Jules apprit tout à fait par hasard que la ville voisine de Kristiansand envoyait une délégation pour célébrer son amitié avec la cité d'Orléans. Le marché de Noël y serait aux couleurs de la Norvège. Le gentil Nisse se dissimula dans les bagages pour pensa-t-il, éviter l'effervescence de cette fête en son pays. Ailleurs l'herbe est toujours plus verte et la vie plus rose, les Nisses ne font pas exception quand il s'agit de se fourvoyer ainsi.

Quand il sortit de sa cachette, il se trouva au cœur d'un décor qui lui rappelait furieusement son pays d'origine : Chalets de bois, vin chaud, friandises, cadeaux à gogo et Pères Noëls factices. Le pauvre Jules se fut arraché les cheveux s'il en avait eu encore. Seule la neige était artificielle tout comme la patinoire tandis que les enfants de l'endroit étaient beaucoup moins habiles sur les patins. Seule une immense roue venait créer un dépaysement renforcé par la présence d'une curieuse dame habillé de fer, juchée sur un cheval immobile.

Si la journée, Jules se cachait de cette foule bruyante parmi des odeurs assez nouvelles pour lui, la nuit, le calme enfin revenu, il pouvait vaquer à ses occupations de Nisse. Mais faire le bien quand on n'est pas chez soi n'est pas chose facile. Le pauvre manquait de références culturelles pour agir opportunément.

S'il réussit bien vite à se faufiler dans les chalets pour y quérir de beaux objets tous plus somptueux et mystérieux les uns que les autres, il ne savait à qui les offrir et où les livrer. Sa formation de lutin en Norvège ne lui permettant pas de transférer ses compétences au cœur de la cité d'Orléans.

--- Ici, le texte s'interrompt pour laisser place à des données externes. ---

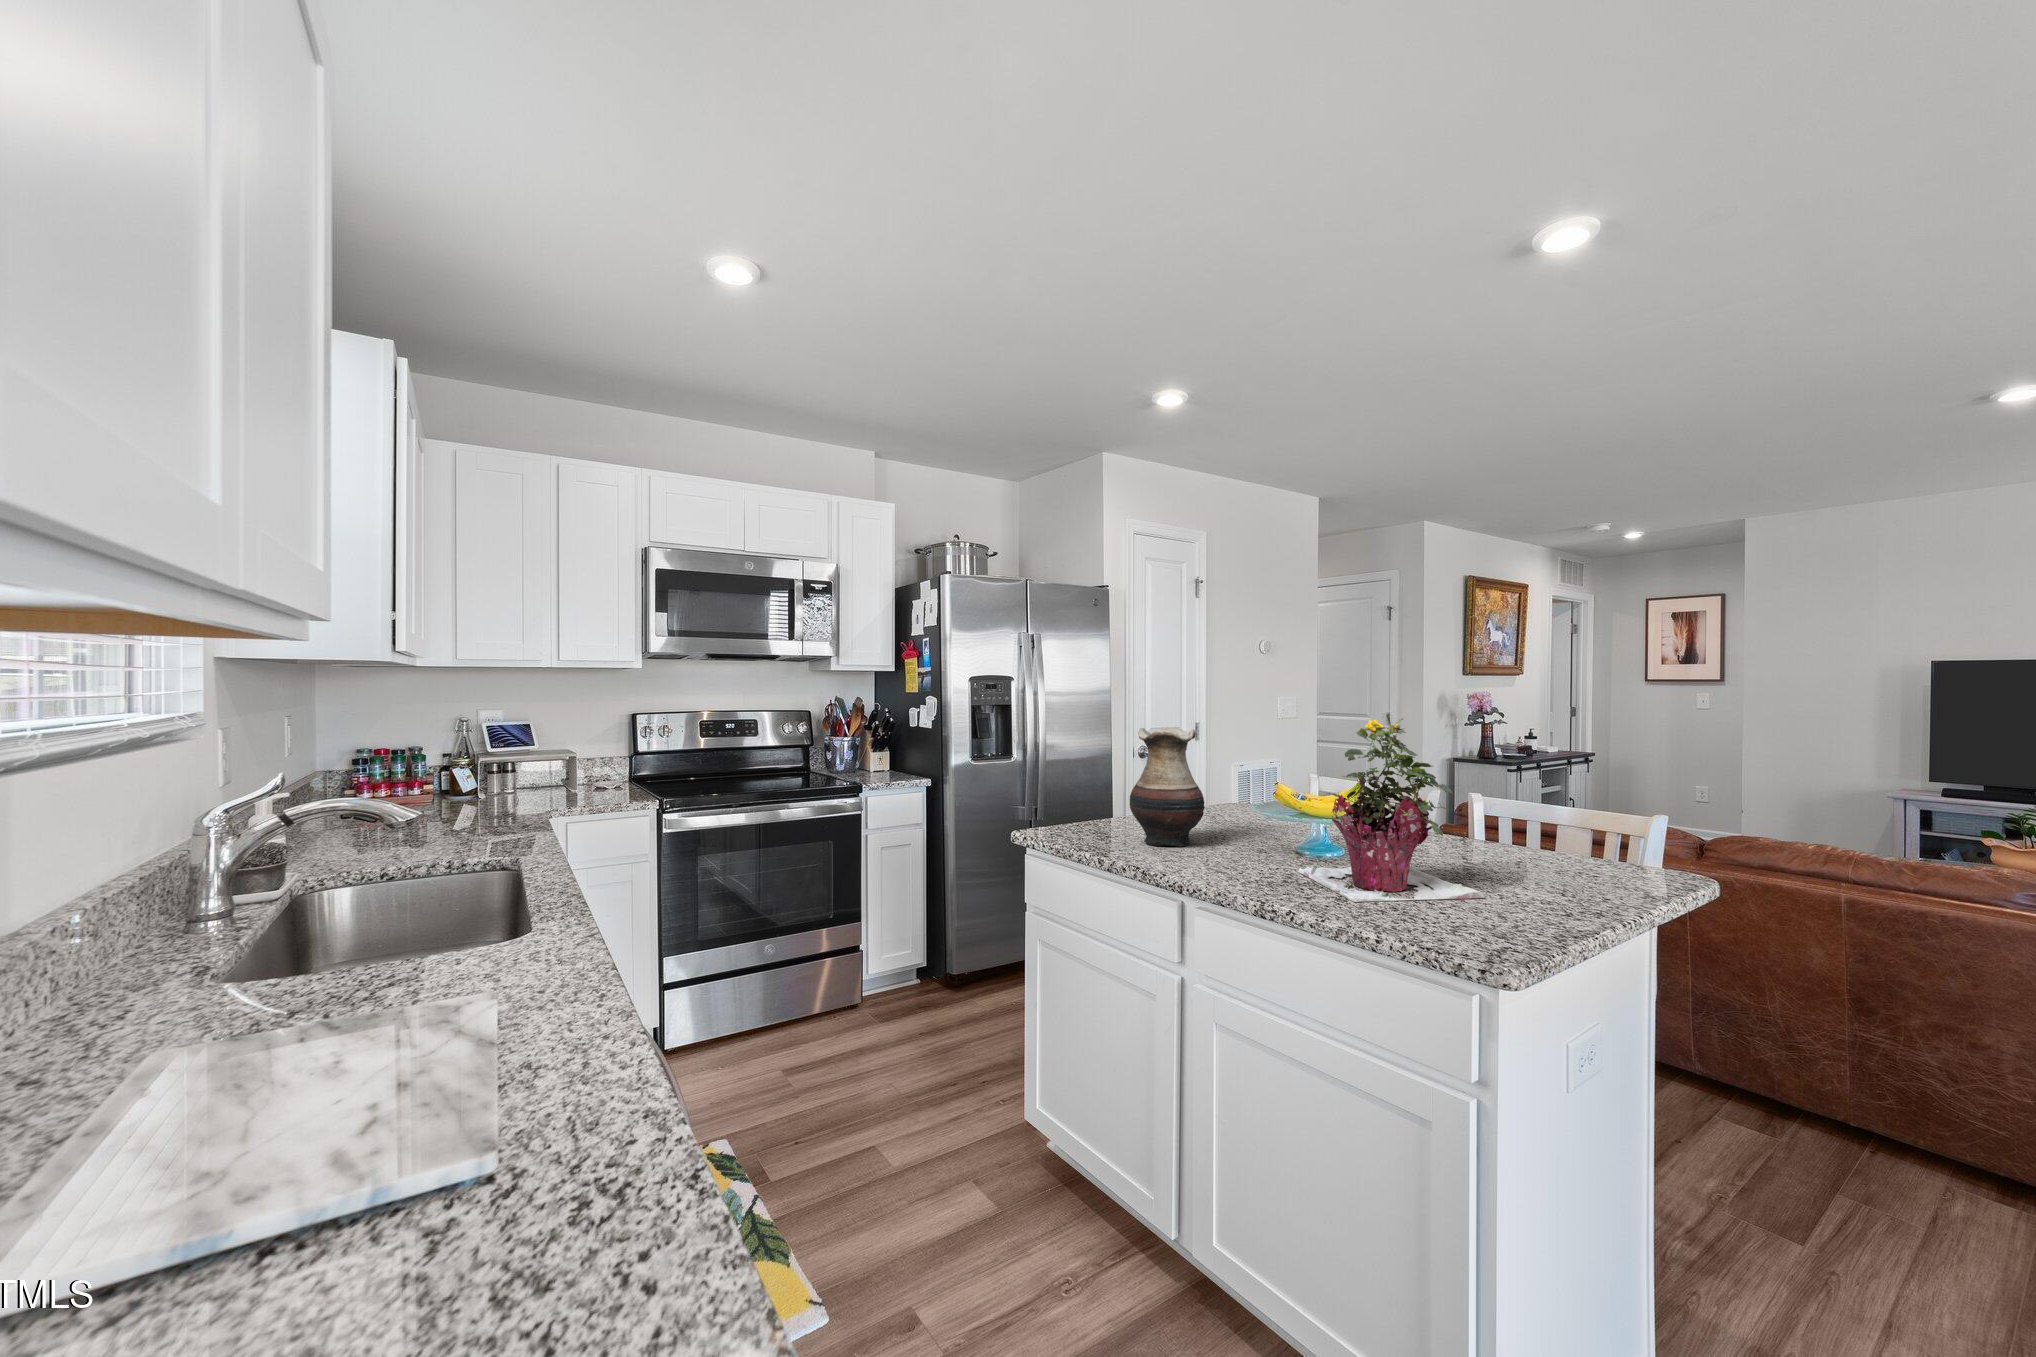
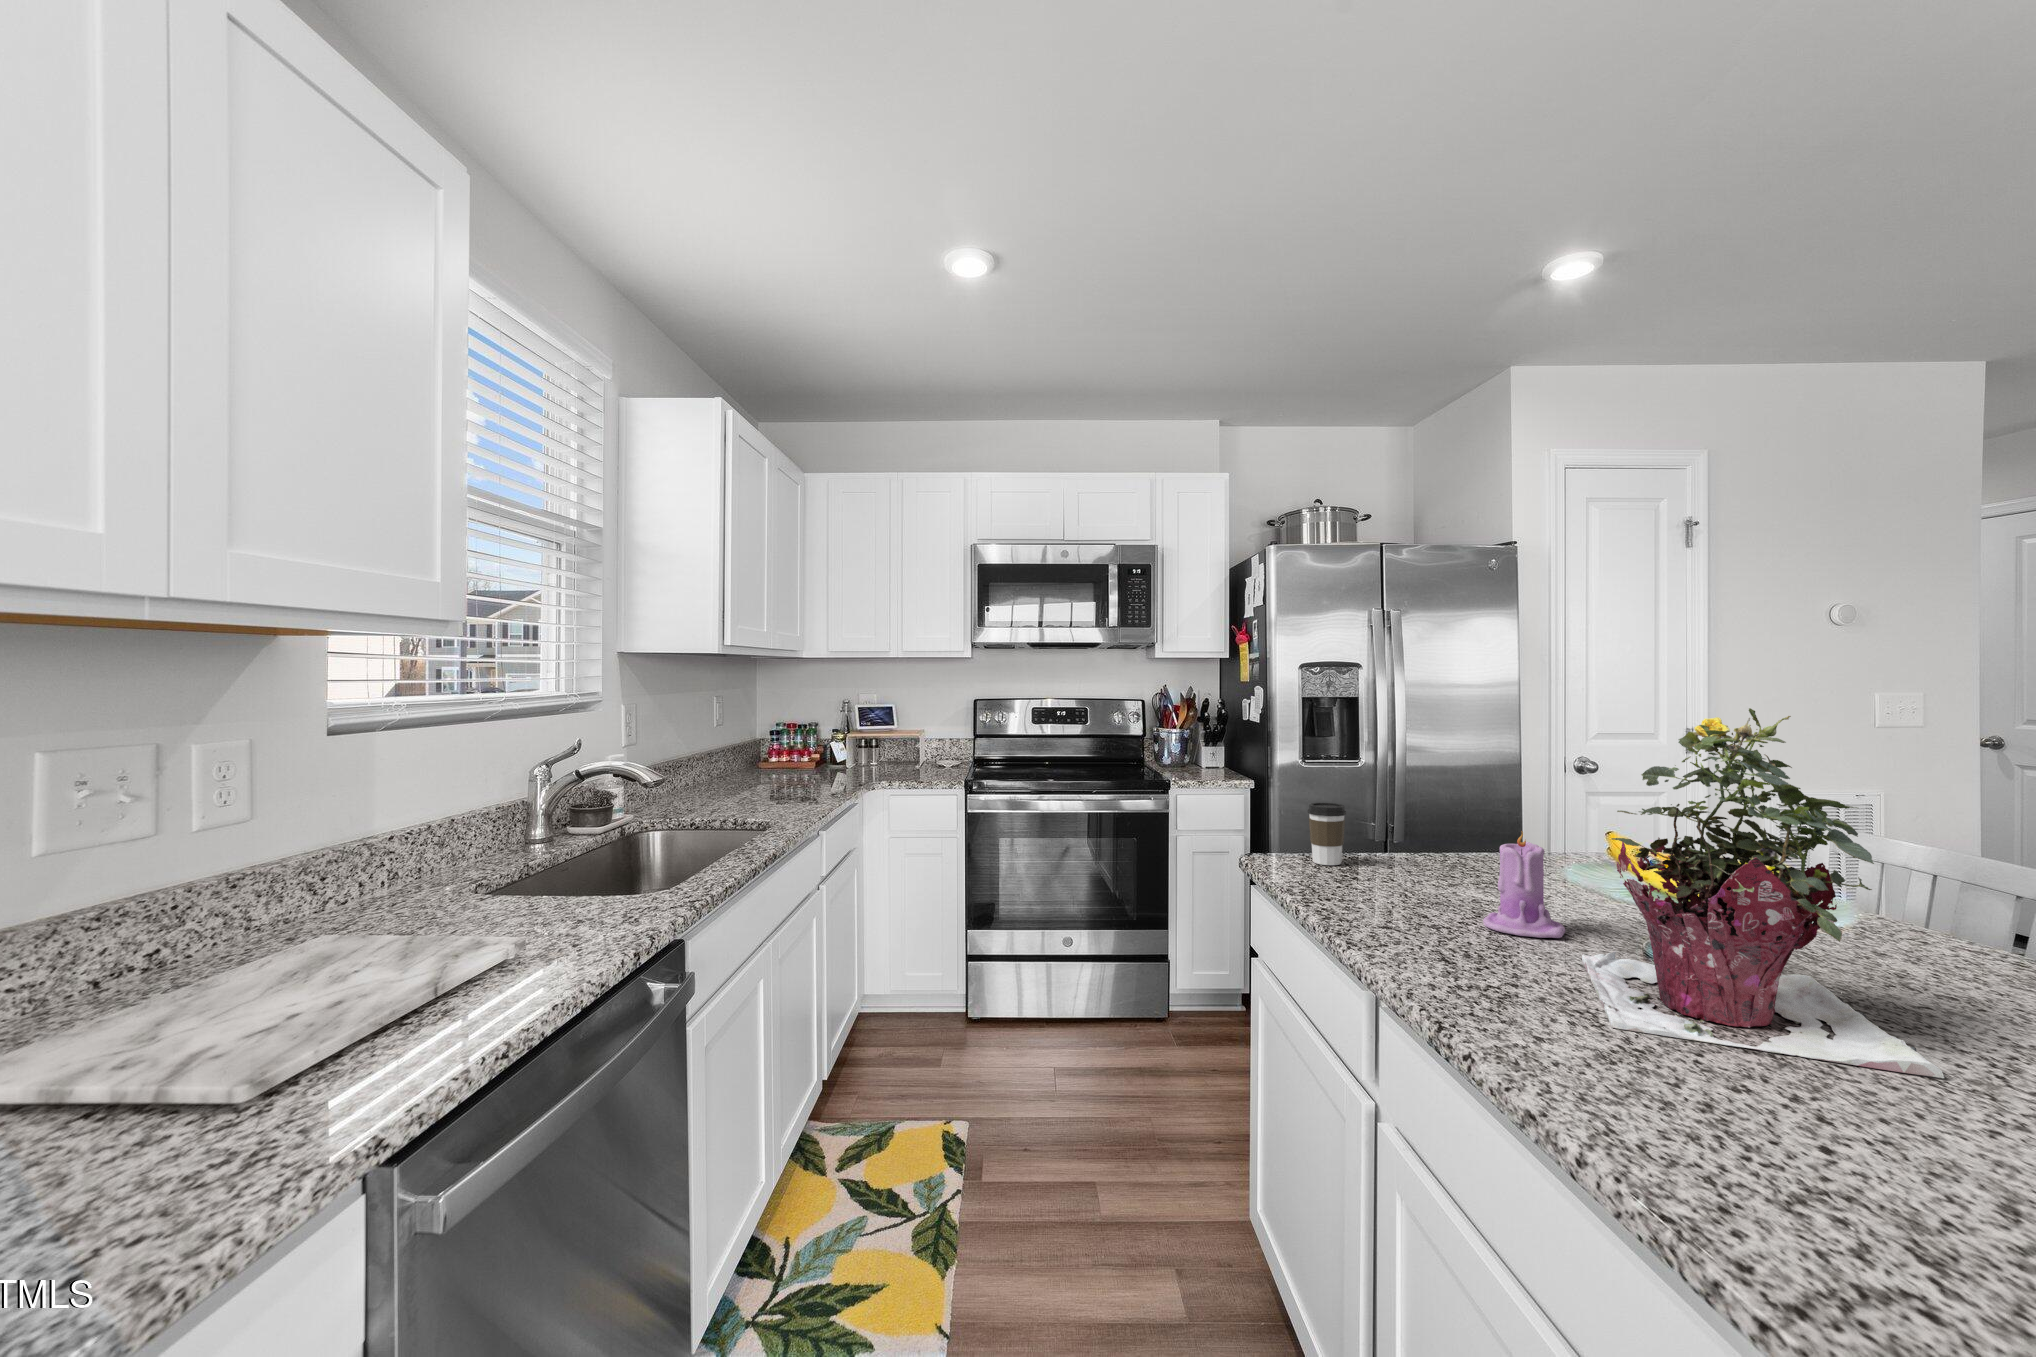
vase: present [1130,727,1205,846] -> none [1374,724,1490,894]
coffee cup: none [1070,790,1097,837] -> present [1308,803,1346,865]
candle: none [1225,796,1275,864] -> present [1483,831,1565,938]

Jules devant toutes ses façades illuminées porteuses d'enseignes et de larges fenêtres couvertes de produits, se dit que fort probablement aucun enfant dans le besoin ne vivait là. Il s'enhardit dans la ville à la recherche de ce qu'il considérerait comme une demeure digne de sa générosité. Ses petits pas de Nisse le conduire jusqu'à une grande demeure de briques où la même dame sur son cheval, était cette fois debout dans une posture plus humble. Il se dit que c'est là qu'elle gardait ses enfants.

C'est ainsi que chaque nuit, Jules dérobait quelques produits de l'artisanat commercial pour les livrer dans cette humble maison de briques. Il fit tant et si bien que nul ne remarqua son manège jusqu'à ce qu'un policier municipal ne finisse par découvrir que dans l'ancienne salle du conseil municipal, il y avait sous le sapin les objets qui avait été déclarés volés par les commerçants des chalets

Le pauvre agent se dit qu'il convenait pour lui de ne pas mettre les pieds dans le plat. Il ferma les yeux pour ne pas se faire appeler « Jules ! ». Quand notre petit Nisse entendit cette réflexion, il comprit bien trop tard qu'il s'était fourvoyé. Il revint dans sa cachette et cessa de vouloir jouer au Robin des bois.

Il laissa passer les fêtes et s'empressa de revenir dans sa chère Norvège avec empressement et joie, d'autant plus du reste qu'il avait entendu les nouvelles lois sur l'émigration que le Père Noël local entendait mettre dans la hotte nationale. La France n'aurait plus rien d'un vaste Lazaret. Lutins, trolls, nisses, tomtes, elfes et korrigans devraient eux-aussi montrer pattes blanches et papiers tricolores. La magie de Noël n'était qu'une terrible illusion en ce pays.